All About Bowel Obstruction in Dogs

Dogs have a tendency to eat without thinking. They’ll put anything in their mouths that will fit, and they don’t seem to have any qualms about eating things that aren’t actually food. As much as you try to keep your dog away from things that he shouldn’t be eating, you can’t watch him every second of the day and there will come a time when he eats something he shouldn’t.

Unfortunately, many dogs who eat things they shouldn’t be eating develop bowel obstructions, also known as intestinal blockage. This can be very serious and should not be ignored. Keep reading to learn more about bowel obstruction in dogs and how to handle it.
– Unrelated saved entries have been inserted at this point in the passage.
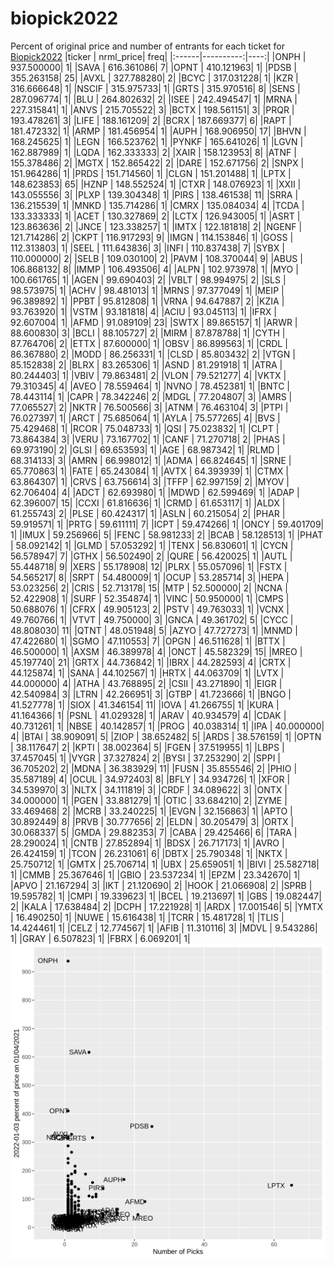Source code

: # biopick2022
Percent of original price and number of entrants for each ticket for [Biopick2022](https://twitter.com/hashtag/Biopick2022)
|ticker | nrml_price| freq|
|:------|----------:|----:|
|ONPH   | 937.500000|    1|
|SAVA   | 616.361086|    7|
|OPNT   | 410.121963|    1|
|PDSB   | 355.263158|   25|
|AVXL   | 327.788280|    2|
|BCYC   | 317.031228|    1|
|KZR    | 316.666648|    1|
|NSCIF  | 315.975733|    1|
|GRTS   | 315.970516|    8|
|SENS   | 287.096774|    1|
|BLU    | 264.802632|    2|
|ISEE   | 242.494547|    1|
|MRNA   | 227.315841|    1|
|ANVS   | 215.705522|    3|
|BCTX   | 198.561151|    3|
|PRQR   | 193.478261|    3|
|LIFE   | 188.161209|    2|
|BCRX   | 187.669377|    6|
|RAPT   | 181.472332|    1|
|ARMP   | 181.456954|    1|
|AUPH   | 168.906950|   17|
|BHVN   | 168.245625|    1|
|LEGN   | 166.523762|    1|
|PYNKF  | 165.641026|    1|
|LGVN   | 162.887989|    1|
|LQDA   | 162.333333|    2|
|XAIR   | 158.123953|    8|
|ATNF   | 155.378486|    2|
|MGTX   | 152.865422|    2|
|DARE   | 152.671756|    2|
|SNPX   | 151.964286|    1|
|PRDS   | 151.714560|    1|
|CLGN   | 151.201488|    1|
|LPTX   | 148.623853|   65|
|HZNP   | 148.552524|    1|
|CTXR   | 148.076923|    1|
|XXII   | 143.055556|    3|
|PLXP   | 139.304348|    1|
|PIRS   | 138.461538|   11|
|SRRA   | 136.215539|    1|
|MNKD   | 135.714286|    1|
|CMRX   | 135.084034|    4|
|TCDA   | 133.333333|    1|
|ACET   | 130.327869|    2|
|LCTX   | 126.943005|    1|
|ASRT   | 123.863636|    2|
|JNCE   | 123.338257|    1|
|IMTX   | 122.181818|    2|
|NGENF  | 121.714286|    2|
|CKPT   | 116.917293|    9|
|IMGN   | 114.153846|    1|
|GOSS   | 112.313803|    1|
|SEEL   | 111.643836|    3|
|INFI   | 110.837438|    7|
|SYBX   | 110.000000|    2|
|SELB   | 109.030100|    2|
|PAVM   | 108.370044|    9|
|ABUS   | 106.868132|    8|
|IMMP   | 106.493506|    4|
|ALPN   | 102.973978|    1|
|MYO    | 100.661765|    1|
|AGEN   |  99.690403|    2|
|VBLT   |  98.994975|    2|
|SLS    |  98.573975|    1|
|ACHV   |  98.481013|    1|
|MRNS   |  97.377049|    1|
|MEIP   |  96.389892|    1|
|PPBT   |  95.812808|    1|
|VRNA   |  94.647887|    2|
|KZIA   |  93.763920|    1|
|VSTM   |  93.181818|    4|
|ACIU   |  93.045113|    1|
|IFRX   |  92.607004|    1|
|AFMD   |  91.089109|   23|
|SWTX   |  89.865157|    1|
|ARWR   |  88.600830|    3|
|BCLI   |  88.105727|    2|
|MIRM   |  87.878788|    1|
|CYTH   |  87.764706|    2|
|ETTX   |  87.600000|    1|
|OBSV   |  86.899563|    1|
|CRDL   |  86.367880|    2|
|MODD   |  86.256331|    1|
|CLSD   |  85.803432|    2|
|VTGN   |  85.152838|    2|
|BLRX   |  83.265306|    1|
|ASND   |  81.291918|    1|
|ATRA   |  80.244403|    1|
|VBIV   |  79.863481|    2|
|VLON   |  79.521277|    4|
|VKTX   |  79.310345|    4|
|AVEO   |  78.559464|    1|
|NVNO   |  78.452381|    1|
|BNTC   |  78.443114|    1|
|CAPR   |  78.342246|    2|
|MDGL   |  77.204807|    3|
|AMRS   |  77.065527|    2|
|NKTR   |  76.500566|    3|
|ATNM   |  76.463104|    3|
|PTPI   |  76.027397|    1|
|ARCT   |  75.685064|    1|
|AYLA   |  75.577265|    4|
|BVS    |  75.429468|    1|
|RCOR   |  75.048733|    1|
|QSI    |  75.023832|    1|
|CLPT   |  73.864384|    3|
|VERU   |  73.167702|    1|
|CANF   |  71.270718|    2|
|PHAS   |  69.973190|    2|
|GLSI   |  69.653593|    1|
|AGE    |  68.987342|    1|
|RLMD   |  68.314133|    3|
|AMRN   |  66.998012|    1|
|ADMA   |  66.824645|    1|
|SRNE   |  65.770863|    1|
|FATE   |  65.243084|    1|
|AVTX   |  64.393939|    1|
|CTMX   |  63.864307|    1|
|CRVS   |  63.756614|    3|
|TFFP   |  62.997159|    2|
|MYOV   |  62.706404|    4|
|ADCT   |  62.693980|    1|
|MDWD   |  62.599469|    1|
|ADAP   |  62.396007|   15|
|CCXI   |  61.816636|    1|
|CRMD   |  61.653117|    1|
|ALDX   |  61.255743|    2|
|PLSE   |  60.424317|    1|
|ASLN   |  60.215054|    2|
|PHAR   |  59.919571|    1|
|PRTG   |  59.611111|    7|
|ICPT   |  59.474266|    1|
|ONCY   |  59.401709|    1|
|IMUX   |  59.256966|    5|
|FENC   |  58.981233|    2|
|BCAB   |  58.128513|    1|
|PHAT   |  58.092142|    1|
|GLMD   |  57.053292|    1|
|TENX   |  56.830601|    1|
|CYCN   |  56.578947|    7|
|GTHX   |  56.502490|    2|
|QURE   |  56.420025|    1|
|AUTL   |  55.448718|    9|
|XERS   |  55.178908|   12|
|PLRX   |  55.057096|    1|
|FSTX   |  54.565217|    8|
|SRPT   |  54.480009|    1|
|OCUP   |  53.285714|    3|
|HEPA   |  53.023256|    2|
|CRIS   |  52.713178|   15|
|MTP    |  52.500000|    2|
|NCNA   |  52.422908|    1|
|SURF   |  52.354874|    1|
|VINC   |  50.950000|    1|
|CMPS   |  50.688076|    1|
|CFRX   |  49.905123|    2|
|PSTV   |  49.763033|    1|
|VCNX   |  49.760766|    1|
|VTVT   |  49.750000|    3|
|GNCA   |  49.361702|    5|
|CYCC   |  48.808030|   11|
|QTNT   |  48.051948|    5|
|AZYO   |  47.727273|    1|
|MNMD   |  47.422680|    1|
|SGMO   |  47.110553|    7|
|OPGN   |  46.511628|    1|
|BTTX   |  46.500000|    1|
|AXSM   |  46.389978|    4|
|ONCT   |  45.582329|   15|
|MREO   |  45.197740|   21|
|GRTX   |  44.736842|    1|
|IBRX   |  44.282593|    4|
|CRTX   |  44.125874|    1|
|SANA   |  44.102567|    1|
|HRTX   |  44.063709|    1|
|LVTX   |  44.000000|    4|
|ATHA   |  43.768895|    2|
|CSII   |  43.271890|    1|
|EIGR   |  42.540984|    3|
|LTRN   |  42.266951|    3|
|GTBP   |  41.723666|    1|
|BNGO   |  41.527778|    1|
|SIOX   |  41.346154|   11|
|IOVA   |  41.266755|    1|
|KURA   |  41.164366|    1|
|PSNL   |  41.029328|    1|
|ARAV   |  40.934579|    4|
|CDAK   |  40.731261|    1|
|NBSE   |  40.142857|    1|
|PROG   |  40.038314|    1|
|IPA    |  40.000000|    4|
|BTAI   |  38.909091|    5|
|ZIOP   |  38.652482|    5|
|ARDS   |  38.576159|    1|
|OPTN   |  38.117647|    2|
|KPTI   |  38.002364|    5|
|FGEN   |  37.519955|    1|
|LBPS   |  37.457045|    1|
|VYGR   |  37.327824|    2|
|BYSI   |  37.253290|    2|
|SPPI   |  36.705202|    2|
|MDNA   |  36.383929|   11|
|FUSN   |  35.855546|    2|
|PHIO   |  35.587189|    4|
|OCUL   |  34.972403|    8|
|BFLY   |  34.934726|    1|
|XFOR   |  34.539970|    3|
|NLTX   |  34.111819|    3|
|CRDF   |  34.089622|    3|
|ONTX   |  34.000000|    1|
|PGEN   |  33.881279|    1|
|OTIC   |  33.684210|    2|
|ZYME   |  33.469468|    2|
|MCRB   |  33.240225|    1|
|EVGN   |  32.156863|    1|
|APTO   |  30.892449|    8|
|PRVB   |  30.777656|    2|
|ELDN   |  30.205479|    3|
|ORTX   |  30.068337|    5|
|GMDA   |  29.882353|    7|
|CABA   |  29.425466|    6|
|TARA   |  28.290024|    1|
|CNTB   |  27.852894|    1|
|BDSX   |  26.717173|    1|
|AVRO   |  26.424159|    1|
|TCON   |  26.231061|    6|
|DBTX   |  25.790348|    1|
|NKTX   |  25.750712|    1|
|GMTX   |  25.706714|    1|
|UBX    |  25.659051|    1|
|BIVI   |  25.582718|    1|
|CMMB   |  25.367646|    1|
|GBIO   |  23.537234|    1|
|EPZM   |  23.342670|    1|
|APVO   |  21.167294|    3|
|IKT    |  21.120690|    2|
|HOOK   |  21.066908|    2|
|SPRB   |  19.595782|    1|
|CMPI   |  19.339623|    1|
|BCEL   |  19.213697|    1|
|GBS    |  19.082447|    2|
|KALA   |  17.638484|    2|
|DCPH   |  17.221928|    1|
|ARDX   |  17.001546|    5|
|YMTX   |  16.490250|    1|
|NUWE   |  15.616438|    1|
|TCRR   |  15.481728|    1|
|TLIS   |  14.424461|    1|
|CELZ   |  12.774567|    1|
|AFIB   |  11.310116|    3|
|MDVL   |   9.543286|    1|
|GRAY   |   6.507823|    1|
|FBRX   |   6.069201|    1|
![retvspicks](biopicks.png?raw=true)
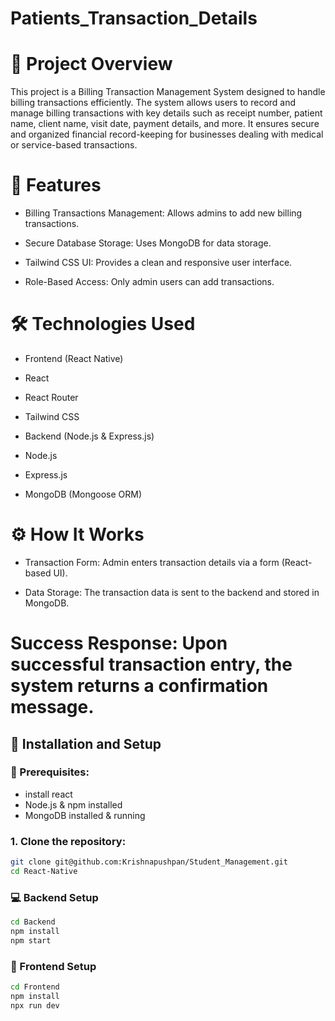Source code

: # Patients_Transaction_Details
# 📌 Project Overview

This project is a Billing Transaction Management System designed to handle billing transactions efficiently. The system allows users to record and manage billing transactions with key details such as receipt number, patient name, client name, visit date, payment details, and more. It ensures secure and organized financial record-keeping for businesses dealing with medical or service-based transactions.

# 🚀 Features

- Billing Transactions Management: Allows admins to add new billing transactions.

- Secure Database Storage: Uses MongoDB for data storage.

- Tailwind CSS UI: Provides a clean and responsive user interface.

- Role-Based Access: Only admin users can add transactions.

# 🛠️ Technologies Used

- Frontend (React Native)

- React

- React Router

- Tailwind CSS

- Backend (Node.js & Express.js)

- Node.js

- Express.js

- MongoDB (Mongoose ORM)

# ⚙️ How It Works

- Transaction Form: Admin enters transaction details via a form (React-based UI).

- Data Storage: The transaction data is sent to the backend and stored in MongoDB.

# Success Response: Upon successful transaction entry, the system returns a confirmation message.

## 🚀 Installation and Setup

### 📌 Prerequisites:
- install react 
- Node.js & npm installed  
- MongoDB installed & running  

### 1. Clone the repository:
   ```bash
   git clone git@github.com:Krishnapushpan/Student_Management.git
   cd React-Native
   ```

### 💻 Backend Setup

```bash
cd Backend
npm install
npm start
```

### 📱 Frontend Setup 
```bash
cd Frontend
npm install
npx run dev
```
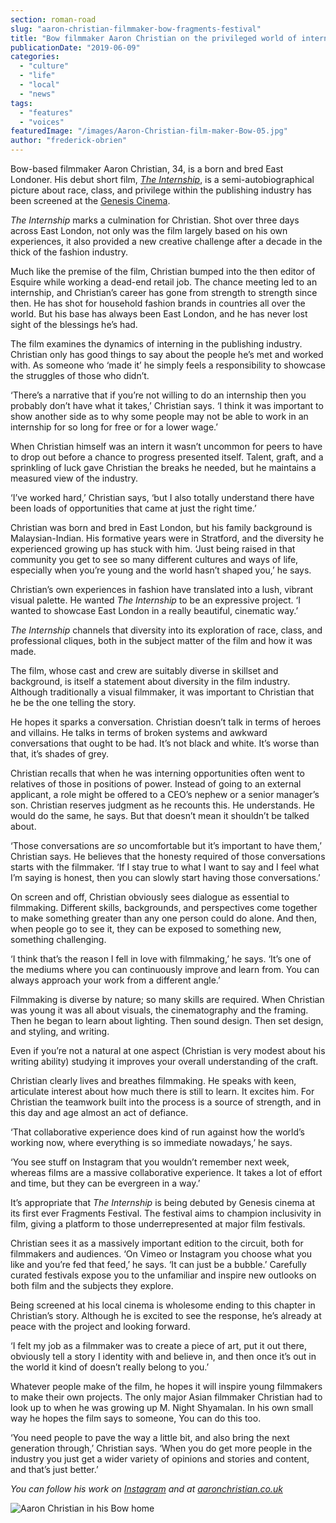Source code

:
 ```yaml
---
section: roman-road
slug: "aaron-christian-filmmaker-bow-fragments-festival"
title: "Bow filmmaker Aaron Christian on the privileged world of internships"
publicationDate: "2019-06-09"
categories: 
  - "culture"
  - "life"
  - "local"
  - "news"
tags: 
  - "features"
  - "voices"
featuredImage: "/images/Aaron-Christian-film-maker-Bow-05.jpg"
author: "frederick-obrien"
---
```


Bow-based filmmaker Aaron Christian, 34, is a born and bred East Londoner. His debut short film, _[The Internship](https://theinternshipfilm.com/)_, is a semi-autobiographical picture about race, class, and privilege within the publishing industry has been screened at the [Genesis Cinema](https://romanroadlondon.com/genesis-cinema-mile-end/).

_The Internship_ marks a culmination for Christian. Shot over three days across East London, not only was the film largely based on his own experiences, it also provided a new creative challenge after a decade in the thick of the fashion industry.

Much like the premise of the film, Christian bumped into the then editor of Esquire while working a dead-end retail job. The chance meeting led to an internship, and Christian’s career has gone from strength to strength since then. He has shot for household fashion brands in countries all over the world. But his base has always been East London, and he has never lost sight of the blessings he’s had.

The film examines the dynamics of interning in the publishing industry. Christian only has good things to say about the people he’s met and worked with. As someone who ‘made it’ he simply feels a responsibility to showcase the struggles of those who didn’t.

‘There’s a narrative that if you’re not willing to do an internship then you probably don’t have what it takes,’ Christian says. ‘I think it was important to show another side as to why some people may not be able to work in an internship for so long for free or for a lower wage.’

When Christian himself was an intern it wasn’t uncommon for peers to have to drop out before a chance to progress presented itself. Talent, graft, and a sprinkling of luck gave Christian the breaks he needed, but he maintains a measured view of the industry.

‘I’ve worked hard,’ Christian says, ‘but I also totally understand there have been loads of opportunities that came at just the right time.’

Christian was born and bred in East London, but his family background is Malaysian-Indian. His formative years were in Stratford, and the diversity he experienced growing up has stuck with him. ‘Just being raised in that community you get to see so many different cultures and ways of life, especially when you’re young and the world hasn’t shaped you,’ he says.

Christian’s own experiences in fashion have translated into a lush, vibrant visual palette. He wanted _The Internship_ to be an expressive project. ‘I wanted to showcase East London in a really beautiful, cinematic way.’

_The Internship_ channels that diversity into its exploration of race, class, and professional cliques, both in the subject matter of the film and how it was made.

The film, whose cast and crew are suitably diverse in skillset and background, is itself a statement about diversity in the film industry. Although traditionally a visual filmmaker, it was important to Christian that he be the one telling the story.

He hopes it sparks a conversation. Christian doesn’t talk in terms of heroes and villains. He talks in terms of broken systems and awkward conversations that ought to be had. It’s not black and white. It’s worse than that, it’s shades of grey.

Christian recalls that when he was interning opportunities often went to relatives of those in positions of power. Instead of going to an external applicant, a role might be offered to a CEO’s nephew or a senior manager’s son. Christian reserves judgment as he recounts this. He understands. He would do the same, he says. But that doesn’t mean it shouldn’t be talked about.

‘Those conversations are _so_ uncomfortable but it’s important to have them,’ Christian says. He believes that the honesty required of those conversations starts with the filmmaker. ‘If I stay true to what I want to say and I feel what I’m saying is honest, then you can slowly start having those conversations.’

On screen and off, Christian obviously sees dialogue as essential to filmmaking. Different skills, backgrounds, and perspectives come together to make something greater than any one person could do alone. And then, when people go to see it, they can be exposed to something new, something challenging.

‘I think that’s the reason I fell in love with filmmaking,’ he says. ‘It’s one of the mediums where you can continuously improve and learn from. You can always approach your work from a different angle.’

Filmmaking is diverse by nature; so many skills are required. When Christian was young it was all about visuals, the cinematography and the framing. Then he began to learn about lighting. Then sound design. Then set design, and styling, and writing.

Even if you’re not a natural at one aspect (Christian is very modest about his writing ability) studying it improves your overall understanding of the craft.

Christian clearly lives and breathes filmmaking. He speaks with keen, articulate interest about how much there is still to learn. It excites him. For Christian the teamwork built into the process is a source of strength, and in this day and age almost an act of defiance.

‘That collaborative experience does kind of run against how the world’s working now, where everything is so immediate nowadays,’ he says.

‘You see stuff on Instagram that you wouldn’t remember next week, whereas films are a massive collaborative experience. It takes a lot of effort and time, but they can be evergreen in a way.’

It’s appropriate that _The Internship_ is being debuted by Genesis cinema at its first ever Fragments Festival. The festival aims to champion inclusivity in film, giving a platform to those underrepresented at major film festivals.

Christian sees it as a massively important edition to the circuit, both for filmmakers and audiences. ‘On Vimeo or Instagram you choose what you like and you’re fed that feed,’ he says. ‘It can just be a bubble.’ Carefully curated festivals expose you to the unfamiliar and inspire new outlooks on both film and the subjects they explore.

Being screened at his local cinema is wholesome ending to this chapter in Christian’s story. Although he is excited to see the response, he’s already at peace with the project and looking forward.

‘I felt my job as a filmmaker was to create a piece of art, put it out there, obviously tell a story I identity with and believe in, and then once it’s out in the world it kind of doesn’t really belong to you.’

Whatever people make of the film, he hopes it will inspire young filmmakers to make their own projects. The only major Asian filmmaker Christian had to look up to when he was growing up M. Night Shyamalan. In his own small way he hopes the film says to someone, You can do this too.

‘You need people to pave the way a little bit, and also bring the next generation through,’ Christian says. ‘When you do get more people in the industry you just get a wider variety of opinions and stories and content, and that’s just better.’

_You can follow his work on [Instagram](https://Instagram.com/aaronchristian_) and at [aaronchristian.co.uk](https://aaronchristian.co.uk)_

![Aaron Christian in his Bow home](/images/Aaron-Christian-film-maker-Bow-07-1024x683.jpg)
Related: The Perfect Poop And Why It’s So Important

Your dog’s daily diet shouldn’t cause any problems with his digestion – it is the other things he eats that could cause a problem. In the simplest of terms, bowel obstruction is caused by your dog swallowing something that is too large to pass through his intestinal tract. Because the item is too large, it gets stuck somewhere along the way. This may not be an immediate problem, but over time it can cause food to back up in the GI tract and may lead to symptoms such as the following:

  • Lethargy
  • Weakness
  • Diarrhea
  • Vomiting
  • Loss of appetite
  • Dehydration
  • Bloating

Some of the items most likely to cause a bowel obstruction in dogs include socks, rocks, and bones. In some cases, bowel obstruction is not caused by something your dog ate. It can also be caused by tumors, gastrointestinal inflammation, intestinal parasites, and anatomical abnormalities. Having an intestinal parasite infection can also increase your dog’s risk for developing a bowel obstruction, even if he doesn’t eat something large.

Related: How to Read Your Dog’s Poop

The first step in treating a bowel obstruction is to try to figure out what your dog ate that is causing the problem. If you don’t actually catch your dog in the act this can be tricky, but it will help your veterinarian diagnose and treat the problem if you have an idea what is causing the obstruction. In order to make a diagnosis, your vet may need to do an endoscopy – a procedure in which a small camera is inserted through the mouth into the stomach. This procedure can be used to biopsy masses as well and to retrieve small foreign bodies.

In terms of treatment, it all depends on the size of the object your dog swallowed, the amount of time that has passed since, and its location in the GI tract. If you catch it right away, your vet may be able to induce vomiting to remove the item before it gets stuck in the intestines. In other cases, surgery may be required to remove the object.

Bowel obstruction in dogs is no laughing matter. If your dog develops any of the symptoms above, or if you suspect that he’s eaten something he shouldn’t, be proactive in taking him to the vet. It’s always better to treat the problem early than to let it get worse.